(Input begins)
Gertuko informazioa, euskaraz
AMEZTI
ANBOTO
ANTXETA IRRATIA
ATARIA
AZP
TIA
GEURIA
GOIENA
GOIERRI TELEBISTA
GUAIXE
(Input ends)
# How to complete this task:
The material above is to be transcribed in full, exactly as it stands.

# Solved problem:
Gertuko informazioa, euskaraz
AMEZTI
ANBOTO
ANTXETA IRRATIA
ATARIA
AZP
TIA
GEURIA
GOIENA
GOIERRI TELEBISTA
GUAIXE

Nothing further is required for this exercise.